Deswegen meint Brandenburgs AfD-Fraktionschef Hans-Christoph Berndt denn auch, dass es für ein Verbot seiner Partei keine rechtliche Grundlage gebe. »Da sehen wir uns in unserer Position durch die Gerichtsentscheidung bestätigt«, sagt Berndt. Dem AfD-Landesverband waren durch das zeitweilige »Compact«-Aus Unannehmlichkeiten entstanden. Die AfD hatte für den Landtagswahlkampf 2024 eine Bühne von der Compact Magazin GmbH gemietet und war mit einer größeren Summe in Vorkasse gegangen. Das Geld drohte durch eingefrorene Konten verloren zu gehen oder zumindest nicht mehr vor der Wahl zurückzufließen. Doch dies sei alles »bereinigt«, winkt Berndt am Mittwoch ab. Der Ostdeutsche Berndt hatte nach eigenem Bekenntnis übrigens früher selbst linke Ansichten – so wie der gebürtige Westdeutsche Elsässer auch.

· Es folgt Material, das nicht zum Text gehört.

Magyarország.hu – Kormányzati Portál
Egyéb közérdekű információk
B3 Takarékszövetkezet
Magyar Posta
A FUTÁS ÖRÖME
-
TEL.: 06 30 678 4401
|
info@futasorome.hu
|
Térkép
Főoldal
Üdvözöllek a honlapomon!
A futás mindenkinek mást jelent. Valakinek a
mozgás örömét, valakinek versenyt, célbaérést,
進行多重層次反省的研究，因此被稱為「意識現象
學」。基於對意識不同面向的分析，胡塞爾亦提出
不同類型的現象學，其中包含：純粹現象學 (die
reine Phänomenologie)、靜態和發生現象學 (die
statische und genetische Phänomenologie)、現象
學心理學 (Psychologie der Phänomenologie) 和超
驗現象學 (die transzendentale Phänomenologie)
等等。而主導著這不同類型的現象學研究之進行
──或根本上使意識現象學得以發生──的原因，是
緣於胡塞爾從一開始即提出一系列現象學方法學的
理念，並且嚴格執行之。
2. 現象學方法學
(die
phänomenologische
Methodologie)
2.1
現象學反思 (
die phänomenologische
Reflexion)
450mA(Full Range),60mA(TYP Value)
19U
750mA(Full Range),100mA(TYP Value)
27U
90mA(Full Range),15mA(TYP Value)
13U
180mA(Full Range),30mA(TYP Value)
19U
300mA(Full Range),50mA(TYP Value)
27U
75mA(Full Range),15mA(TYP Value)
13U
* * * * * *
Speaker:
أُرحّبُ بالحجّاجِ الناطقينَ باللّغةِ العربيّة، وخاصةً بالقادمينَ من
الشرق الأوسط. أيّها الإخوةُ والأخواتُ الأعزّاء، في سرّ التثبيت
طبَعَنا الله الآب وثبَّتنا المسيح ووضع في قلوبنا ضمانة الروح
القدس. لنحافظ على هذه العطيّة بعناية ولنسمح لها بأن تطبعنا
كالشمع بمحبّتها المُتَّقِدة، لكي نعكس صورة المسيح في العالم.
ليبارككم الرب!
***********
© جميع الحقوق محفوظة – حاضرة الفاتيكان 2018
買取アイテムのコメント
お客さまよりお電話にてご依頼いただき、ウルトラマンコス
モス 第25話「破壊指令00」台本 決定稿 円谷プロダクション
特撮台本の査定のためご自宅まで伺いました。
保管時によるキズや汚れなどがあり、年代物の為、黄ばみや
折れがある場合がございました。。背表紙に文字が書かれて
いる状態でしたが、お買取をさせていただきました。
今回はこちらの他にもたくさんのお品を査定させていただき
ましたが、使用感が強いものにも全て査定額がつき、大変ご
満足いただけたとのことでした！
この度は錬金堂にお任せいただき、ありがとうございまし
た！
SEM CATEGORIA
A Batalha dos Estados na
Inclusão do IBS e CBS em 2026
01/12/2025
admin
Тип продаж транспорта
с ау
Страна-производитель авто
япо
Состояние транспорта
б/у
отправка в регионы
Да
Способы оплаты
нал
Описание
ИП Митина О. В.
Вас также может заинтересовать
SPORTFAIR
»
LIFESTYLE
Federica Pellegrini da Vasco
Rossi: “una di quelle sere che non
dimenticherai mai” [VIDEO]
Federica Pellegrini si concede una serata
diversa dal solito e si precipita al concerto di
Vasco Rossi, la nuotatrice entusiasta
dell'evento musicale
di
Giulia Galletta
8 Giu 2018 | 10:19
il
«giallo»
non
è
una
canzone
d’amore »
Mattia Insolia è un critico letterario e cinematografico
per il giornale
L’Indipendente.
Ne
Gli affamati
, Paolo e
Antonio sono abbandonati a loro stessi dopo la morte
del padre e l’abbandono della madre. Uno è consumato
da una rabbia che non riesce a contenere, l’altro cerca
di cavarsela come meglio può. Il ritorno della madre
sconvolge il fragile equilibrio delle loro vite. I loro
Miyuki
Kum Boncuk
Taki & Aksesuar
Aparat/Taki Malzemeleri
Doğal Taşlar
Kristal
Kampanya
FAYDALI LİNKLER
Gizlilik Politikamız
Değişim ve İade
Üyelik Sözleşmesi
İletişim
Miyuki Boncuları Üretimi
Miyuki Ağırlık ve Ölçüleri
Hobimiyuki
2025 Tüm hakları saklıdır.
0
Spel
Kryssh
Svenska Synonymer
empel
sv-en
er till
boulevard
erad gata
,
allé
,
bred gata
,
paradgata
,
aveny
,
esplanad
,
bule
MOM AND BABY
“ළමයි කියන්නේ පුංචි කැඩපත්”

Der AfD-Abgeordnete Lars Günther, seit 2019 im Landtag, arbeitete früher als Redaktionsassistent der Compact GmbH. Weitere solche Personalwechsel zwischen AfD-Fraktion und »Compact« in die eine oder andere Richtung sind dem Fraktionsvorsitzenden Berndt nicht bekannt, wie er am Mittwoch sagt. Eine spezielle Zusammenarbeit gebe es nicht oder zumindest keine andere als mit dem öffentlich-rechtlichen Sender RBB – mit dem Unterschied allerdings, dass »Compact« keine Vorurteile gegen die AfD hege.
Berndt schenkt Elsässer eine Flasche »Wodka Gorbatschow«, mit dem dieser auf den Erfolg vor Gericht anstoßen soll. Auf einen vergleichbaren Erfolg muss die AfD noch warten. Sie klagt gegen ihre durch den Verfassungsschutz vorgenommene Einstufung als »gesichert rechtsextremistisch«. Das Verwaltungsgericht Potsdam hat in dieser Sache noch nicht entschieden.